=== Section Start ===

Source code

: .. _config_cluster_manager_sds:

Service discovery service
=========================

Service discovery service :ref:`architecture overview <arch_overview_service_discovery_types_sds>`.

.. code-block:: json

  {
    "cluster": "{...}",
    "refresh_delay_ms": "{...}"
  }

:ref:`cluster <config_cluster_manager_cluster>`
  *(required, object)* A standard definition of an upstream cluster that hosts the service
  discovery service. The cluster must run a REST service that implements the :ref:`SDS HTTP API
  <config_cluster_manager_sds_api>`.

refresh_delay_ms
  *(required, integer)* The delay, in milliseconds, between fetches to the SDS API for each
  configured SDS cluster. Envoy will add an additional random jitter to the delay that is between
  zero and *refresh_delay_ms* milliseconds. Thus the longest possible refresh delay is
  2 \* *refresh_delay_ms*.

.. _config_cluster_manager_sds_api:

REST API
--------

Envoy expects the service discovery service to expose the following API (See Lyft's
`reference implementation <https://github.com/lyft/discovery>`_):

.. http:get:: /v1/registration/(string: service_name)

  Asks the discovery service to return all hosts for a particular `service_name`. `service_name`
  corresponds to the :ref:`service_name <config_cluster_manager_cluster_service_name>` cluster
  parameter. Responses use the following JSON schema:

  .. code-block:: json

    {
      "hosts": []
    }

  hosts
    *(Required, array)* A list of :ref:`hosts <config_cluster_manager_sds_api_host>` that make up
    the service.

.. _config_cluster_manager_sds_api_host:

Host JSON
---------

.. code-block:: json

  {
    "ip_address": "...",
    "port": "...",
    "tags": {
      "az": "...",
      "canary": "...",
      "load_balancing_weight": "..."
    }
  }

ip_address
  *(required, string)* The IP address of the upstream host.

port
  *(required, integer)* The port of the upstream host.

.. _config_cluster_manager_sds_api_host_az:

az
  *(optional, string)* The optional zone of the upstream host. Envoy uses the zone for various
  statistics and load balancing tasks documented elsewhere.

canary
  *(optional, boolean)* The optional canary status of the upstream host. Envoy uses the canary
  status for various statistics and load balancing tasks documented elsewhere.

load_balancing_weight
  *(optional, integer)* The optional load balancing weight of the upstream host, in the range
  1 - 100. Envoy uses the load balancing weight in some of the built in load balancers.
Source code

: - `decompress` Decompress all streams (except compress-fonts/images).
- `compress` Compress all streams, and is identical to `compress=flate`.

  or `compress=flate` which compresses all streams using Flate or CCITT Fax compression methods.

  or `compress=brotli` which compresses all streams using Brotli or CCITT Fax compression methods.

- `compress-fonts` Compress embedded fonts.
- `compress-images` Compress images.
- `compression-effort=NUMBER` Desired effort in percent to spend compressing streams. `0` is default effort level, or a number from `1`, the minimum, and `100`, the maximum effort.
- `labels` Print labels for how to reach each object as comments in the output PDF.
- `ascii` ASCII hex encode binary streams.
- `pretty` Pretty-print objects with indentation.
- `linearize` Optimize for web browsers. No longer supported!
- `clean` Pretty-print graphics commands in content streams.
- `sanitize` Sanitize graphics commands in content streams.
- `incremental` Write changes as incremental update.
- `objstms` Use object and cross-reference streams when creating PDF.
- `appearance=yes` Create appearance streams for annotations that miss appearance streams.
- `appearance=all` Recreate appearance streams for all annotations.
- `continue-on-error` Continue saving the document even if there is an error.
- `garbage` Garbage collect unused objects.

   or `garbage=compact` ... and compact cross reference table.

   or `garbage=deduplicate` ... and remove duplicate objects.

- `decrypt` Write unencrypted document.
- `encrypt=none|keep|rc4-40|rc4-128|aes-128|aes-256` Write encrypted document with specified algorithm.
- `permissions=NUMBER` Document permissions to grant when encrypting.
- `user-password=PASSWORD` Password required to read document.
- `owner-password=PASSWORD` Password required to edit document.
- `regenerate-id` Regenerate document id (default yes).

=== Section End ===

**WHAT THE EXERCISE ASKS**. If a line in the entries contains "Envoy", copy it.

**EXERCISE OUTPUT**.
  configured SDS cluster. Envoy will add an additional random jitter to the delay that is between
Envoy expects the service discovery service to expose the following API (See Lyft's
  *(optional, string)* The optional zone of the upstream host. Envoy uses the zone for various
  *(optional, boolean)* The optional canary status of the upstream host. Envoy uses the canary
  1 - 100. Envoy uses the load balancing weight in some of the built in load balancers.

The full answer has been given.